The keenly contested Commercial Cattle section at the Great Yorkshire Show on Wednesday 12 July featured an impressive display of Limousin cattle. It was a May 2016 Limousin cross from Mark Harryman and Sarah Warriner from Pickering who took the Champion Commercial Beef Steer award home before going onto take the reserve spot in the Supreme Championship.
Reserve champion heifer went to a Limousin cross from Neil Slack, Penrith, Cumbria. The home-bred heifer, born in January 2016, is by a Rossingnol sire and out of a British Blue heifer. She has many wins already under her belt including reserve champion at Beef Expo earlier this year and baby beef champion at Smithfield in 2016.
Asda’s extra special steak eating competition came to a head at the show with a cook-off in front of a large audience. Eight steaks had been chosen as finalists from an impressive 150 entries from ABP’s processing facility at York. Five out of the eight finalists were from carcases featuring Limousin genetics which gave a great advert to the audience as to how strongly Limousin cattle feature in the beef production mix.
The fantastic eating qualities of Limousin prevailed, just as they had done in the same competition at the Royal Highland Show just a few weeks ago. After deliberation, the judging panel gave the top score, by some margin, to a sirloin steak from a Limousin cross steer. Taking the honours was Rob Matten, from Thirsk for a steak from a steer which weighed in at 367.9kg deadweight with a U=3+ grading. Rob’s commercial enterprise finishes around 1,000 head each year. While Asda’s senior meat buyer Paul Geary gave praise to all the finalists, he commented that the flavor, succulence and tenderness of the winning steak was impressive and delivered exactly what consumers are looking for.
These successes at the commercial end of the business are key for the Limousin breed. As the Agriculture industry speculates on what the Brexit vote means for the United Kingdom’s beef farmers, pedigree and commercial, there is no doubt that changes and challenges are on their way. The industry is already moving to one being more driven by efficiency and profitability and cattle with the genetics to convert food efficiently, reach slaughter weights earliest and deliver carcases consistently hitting supermarket specifications will be in greatest demand. The change in market focus is one that fits the Limousin breed extremely well; medium sized cows delivering fast growing quality calves with top grades, good yields and high killing out percentages.

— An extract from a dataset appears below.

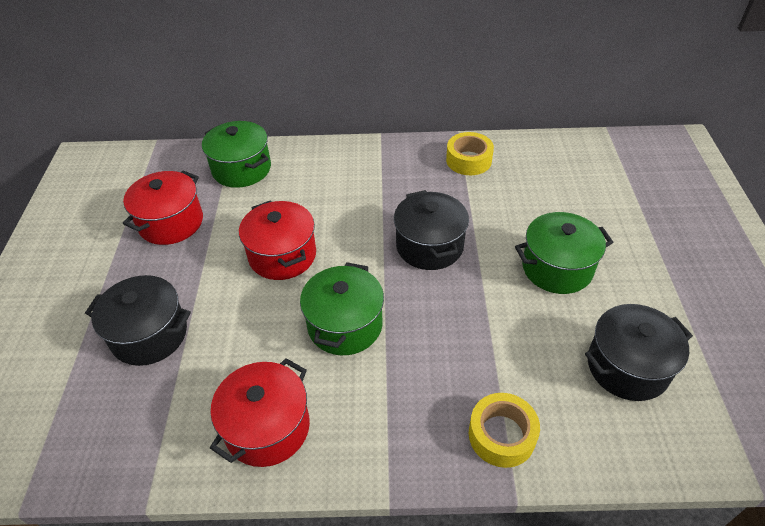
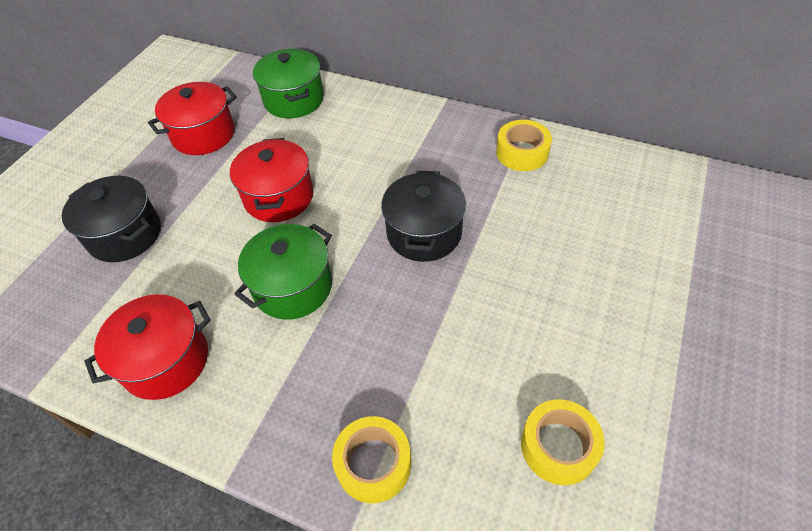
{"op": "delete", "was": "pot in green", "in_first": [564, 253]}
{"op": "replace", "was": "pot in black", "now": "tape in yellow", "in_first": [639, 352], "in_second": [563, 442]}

At the trading side of the equation, it is well established that consumers have benefited from the deflationary environment in the retail sector over the past couple of years or so. However, it is reasonable to expect that increasing food prices could be around the corner. The effect this has on purchasing behaviour for higher priced proteins could well be a negative factor playing on the sector going forward. In addition, with convenience of increasing importance, primary red meat cuts look vulnerable in the context of modern lifestyles. Consequently, for consumers, eating quality and value for money will become even more critical factors than they already are. The evidence presented on the ASDA stand at the show once again revealed how products from Limousin cattle are already delivering both these things for the consumer.